Low-Dimensional Characterization of Neuronal Network Activity
in a Large-Scale Model of the Visual Cortex
Abstract: A major theoretical challenge in systems neuroscience
modeling is to summarize the dynamics of complex neuronal networks in
low dimensional models. While most approaches have focused either on
developing reduced descriptions of single neurons or on mean-field,
population density models of networks, here, we describe our progress
in developing low-dimensional dynamical systems models of large-scale
cortical networks using a data-driven approach. Taking a model visual
cortical network to be our experimental system, we use empirical
principal components analysis (PCA) of simulation data as a dimension
reduction tool to generate low-dimensional dynamical systems which
allow us to predict (and postdict) the simulation data in an
approximate, but mathematically consistent, fashion. Furthermore, we
use this empirical, data-driven PCA on a small subset of model
neurons; our results suggest that it may be possible to generate such
target dynamical systems from simultaneous electro-physiological
measurements of network neurons "in vivo".
January 29, 2009:
Gerard Besson, Directeur de Recherches C.N.R.S., Institut Fourier Université de Grenoble, France.
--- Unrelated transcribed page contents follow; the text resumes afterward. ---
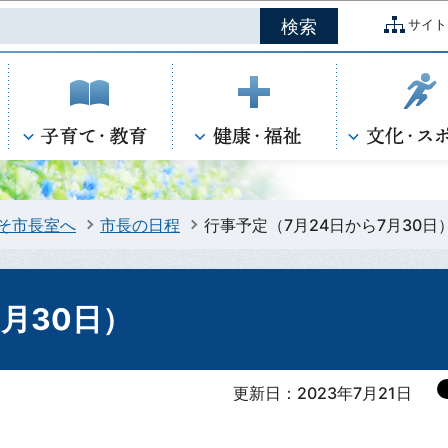
このページの本文へ移動
サイト
そ市長室へ
市長の日程
行事予定（7月24日から7月30日
月30日）
更新日：2023年7月21日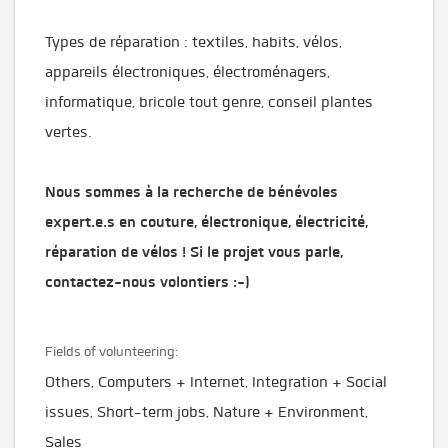
Types de réparation : textiles, habits, vélos,
appareils électroniques, électroménagers,
informatique, bricole tout genre, conseil plantes
vertes.
Nous sommes à la recherche de bénévoles
expert.e.s en couture, électronique, électricité,
réparation de vélos ! Si le projet vous parle,
contactez-nous volontiers :-)
Fields of volunteering:
Others, Computers + Internet, Integration + Social
issues, Short-term jobs, Nature + Environment,
Sales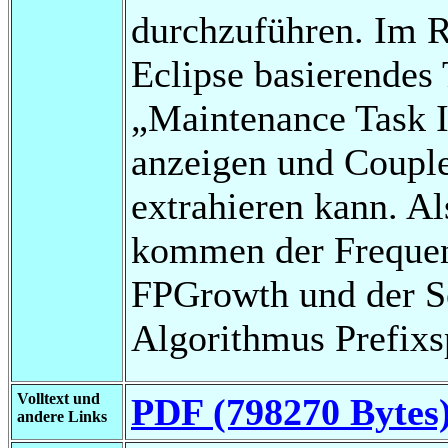
durchzuführen. Im R
Eclipse basierendes 
„Maintenance Task I
anzeigen und Couple
extrahieren kann. A
kommen der Frequen
FPGrowth und der Se
Algorithmus Prefixs
Volltext und
PDF (798270 Bytes
andere Links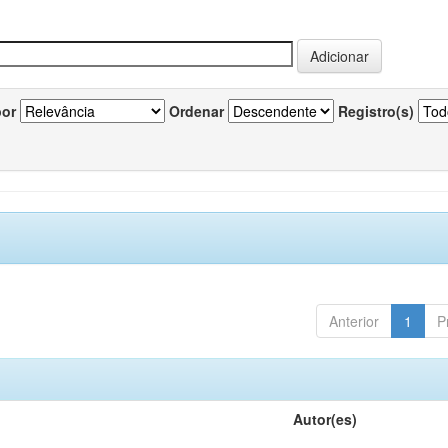
por
Ordenar
Registro(s)
Anterior
1
P
Autor(es)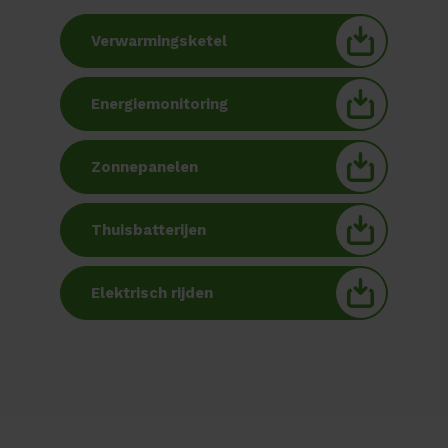
Verwarmingsketel
Energiemonitoring
Zonnepanelen
Thuisbatterijen
Elektrisch rijden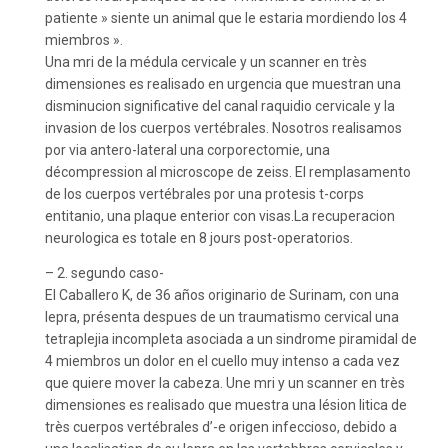
patiente » siente un animal que le estaria mordiendo los 4
miembros ».
Una mri de la médula cervicale y un scanner en très
dimensiones es realisado en urgencia que muestran una
disminucion significative del canal raquidio cervicale y la
invasion de los cuerpos vertébrales. Nosotros realisamos
por via antero-lateral una corporectomie, una
décompression al microscope de zeiss. El remplasamento
de los cuerpos vertébrales por una protesis t-corps
entitanio, una plaque enterior con visas.La recuperacion
neurologica es totale en 8 jours post-operatorios.
– 2. segundo caso-
El Caballero K, de 36 años originario de Surinam, con una
lepra, présenta despues de un traumatismo cervical una
tetraplejia incompleta asociada a un sindrome piramidal de
4 miembros un dolor en el cuello muy intenso a cada vez
que quiere mover la cabeza. Une mri y un scanner en très
dimensiones es realisado que muestra una lésion litica de
très cuerpos vertébrales d’-e origen infeccioso, debido a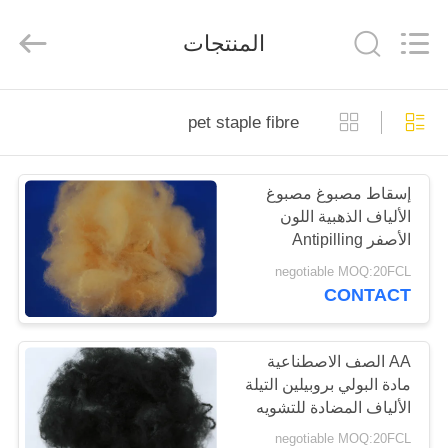
2026
CHANGSHU
AZURE
المنتجات
IMP&EXP
CO.LTD.
All
Rights
Reserved.
الصفحة
pet staple fibre
الرئيسية
إسقاط مصبوغ مصبوغ
منتجات
الألياف الذهبية اللون
الأصفر Antipilling
أشرطة
ومكافحة القيلولة
negotiable MOQ:20FCL
CONTACT
فيديو
معلومات
AA الصف الاصطناعية
مادة البولي بروبيلين التيلة
عنا
الألياف المضادة للتشويه
للأسفلت
negotiable MOQ:20FCL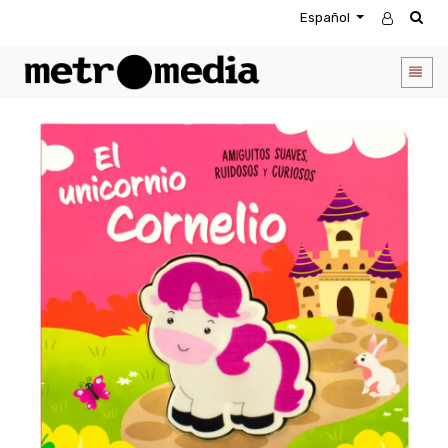
Español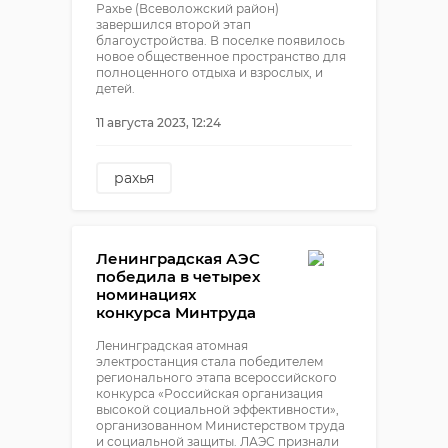
Рахье (Всеволожский район)
завершился второй этап
благоустройства. В поселке появилось
новое общественное пространство для
полноценного отдыха и взрослых, и
детей.
11 августа 2023, 12:24
рахья
благоустройство
общественные
пространства
Ленинградская АЭС
победила в четырех
номинациях
конкурса Минтруда
Ленинградская атомная
электростанция стала победителем
регионального этапа всероссийского
конкурса «Российская организация
высокой социальной эффективности»,
организованном Министерством труда
и социальной защиты. ЛАЭС признали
A simple proof of the Mostow rigidity theorem
Abstract: We shall present a natural and simple construction of maps between negatively curved simply connected manifolds with nice properties with respect to the volume element. We use a family of measures on the boundary at infinity. The description will be done in the simplest case, namely unit discs in R^n endowed with the hyperbolic metric. As an application we shall prove Mostow's rigidity theorem for compact hyperbolic manifolds. This amounts to showing that the above construction yields, in the right set up, an isometry. This is a joint work with G. Courtois and S. Gallot.
February 19, 2009:
Julia Hartmann, RWTH Aachen University.
Galois Groups of Linear Differential Equations
Abstract: Differential Galois theory is the algebraic theory of
linear homogeneous differential equations. It mimics and
generalizes the usual Galois theory for polynomials. The talk gives an introduction to differential Galois theory and then discusses the inverse problem, i.e. which linear
algebraic groups occur as differential Galois groups over a given
field. We focus on situations where this problem can be attacked
using patching methods.
March 19, 2009:
Herbert Lange, Friedrich-Alexander-Universität Erlangen-Nürnberg.
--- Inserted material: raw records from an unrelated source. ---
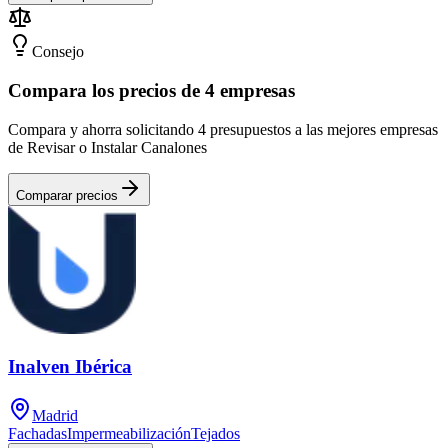
Consejo
Compara los precios de 4 empresas
Compara y ahorra solicitando 4 presupuestos a las mejores empresas
de Revisar o Instalar Canalones
Comparar precios
Inalven Ibérica
Madrid
Fachadas
Impermeabilización
Tejados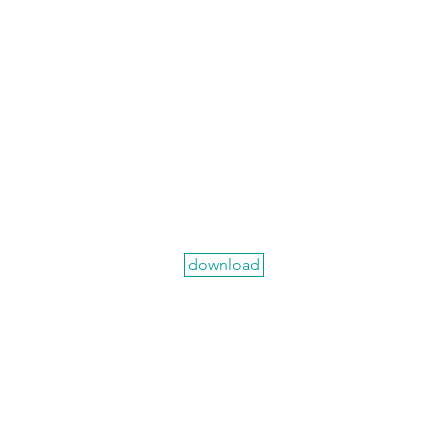
download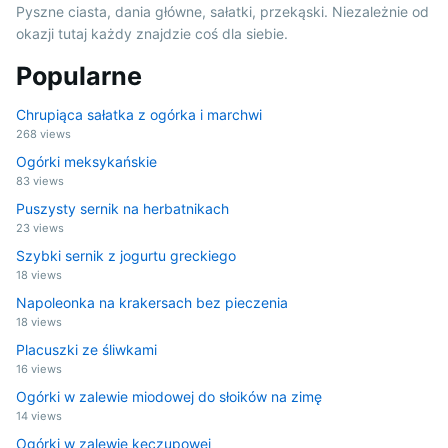
Pyszne ciasta, dania główne, sałatki, przekąski. Niezależnie od
okazji tutaj każdy znajdzie coś dla siebie.
Popularne
Chrupiąca sałatka z ogórka i marchwi
268 views
Ogórki meksykańskie
83 views
Puszysty sernik na herbatnikach
23 views
Szybki sernik z jogurtu greckiego
18 views
Napoleonka na krakersach bez pieczenia
18 views
Placuszki ze śliwkami
16 views
Ogórki w zalewie miodowej do słoików na zimę
14 views
Ogórki w zalewie keczupowej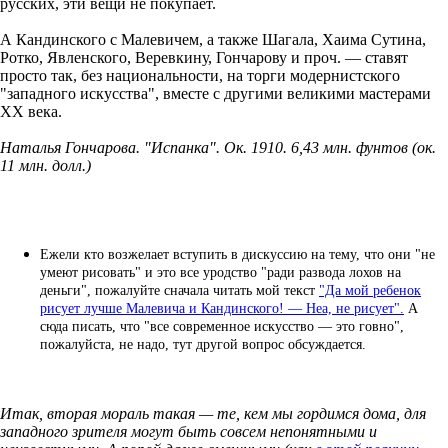
русских, эти вещи не покупает.
А Кандинского с Малевичем, а также Шагала, Хаима Сутина,
Ротко, Явленского, Веревкину, Гончарову и проч. — ставят
просто так, без национальности, на торги модернистского
"западного искусства", вместе с другими великими мастерами
ХХ века.
Наталья Гончарова. "Испанка". Ок. 1910. 6,43 млн. фунтов (ок.
11 млн. долл.)
Ежели кто возжелает вступить в дискуссию на тему, что они "не
умеют рисовать" и это все уродство "ради развода лохов на
деньги", пожалуйте сначала читать мой текст
"Да мой ребенок
рисует лучше Малевича и Кандинского! — Неа, не рисует".
А
сюда писать, что "все современное искусство — это говно",
пожалуйста, не надо, тут другой вопрос обсуждается.
Итак, вторая мораль такая — те, кем мы гордимся дома, для
западного зрителя могут быть совсем непонятными и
Brill-Noether theory of vector bundles on curves
Abstract: After recalling classical Brill-Noether theory of line bundles on curves, I will introduce and explain Brill-Noether theory of vector bundles with an emphasis on the differences between the cases of rank one and higher rank. At the end of the talk I will present a recent joint result on the subject with Peter Newstead.
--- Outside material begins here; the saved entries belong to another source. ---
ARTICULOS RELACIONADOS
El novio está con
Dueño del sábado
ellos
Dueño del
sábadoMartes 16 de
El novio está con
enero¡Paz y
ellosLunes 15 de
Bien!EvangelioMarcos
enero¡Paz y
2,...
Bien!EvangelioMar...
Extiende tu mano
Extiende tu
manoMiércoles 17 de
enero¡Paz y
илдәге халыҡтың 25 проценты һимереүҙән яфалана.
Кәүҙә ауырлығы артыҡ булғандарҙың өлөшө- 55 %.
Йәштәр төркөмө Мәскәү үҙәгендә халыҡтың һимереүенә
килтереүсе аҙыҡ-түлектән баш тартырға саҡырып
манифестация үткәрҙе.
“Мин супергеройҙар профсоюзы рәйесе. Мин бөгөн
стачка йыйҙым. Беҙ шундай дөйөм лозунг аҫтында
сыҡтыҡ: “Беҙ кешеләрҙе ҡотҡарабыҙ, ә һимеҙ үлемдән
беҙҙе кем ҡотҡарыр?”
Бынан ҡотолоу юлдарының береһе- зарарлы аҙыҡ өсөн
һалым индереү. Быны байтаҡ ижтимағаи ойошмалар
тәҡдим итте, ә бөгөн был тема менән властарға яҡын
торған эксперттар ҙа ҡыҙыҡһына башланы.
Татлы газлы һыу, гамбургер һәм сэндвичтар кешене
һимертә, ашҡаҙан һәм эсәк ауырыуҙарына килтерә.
A new look at the moduli space of hyperelliptic curves
Abstract: There are two natural ways to compactify the moduli
space of smooth hyperelliptic curves of genus g: one is to take the closure
in the moduli space of stable curves of genus g, and the other is to construct
the GIT quotient of semistable binary forms of degree 2g + 2. Avritzer and
Lange showed that there is a projective birational morphism f from the
former to the latter extending the natural isomorphism between the loci of
smooth curves. By carrying out a log minimal model program (MMP), we
prove that f decomposes into a series of divisorial contractions
collapsing the boundary divisors in natural order. We also obtain a conjectural
formula for critical values in the log MMP for the moduli of stable
hyperelliptic curves which are also expected to be critical values for
the log MMP for the moduli of stable curves. They are then identified
with the values from a formula obtained by considering the GIT stability of
curves. This suggests that log canonical models can be constructed
as GIT quotients of Hilbert scheme of curves that are 'rationally' semistable.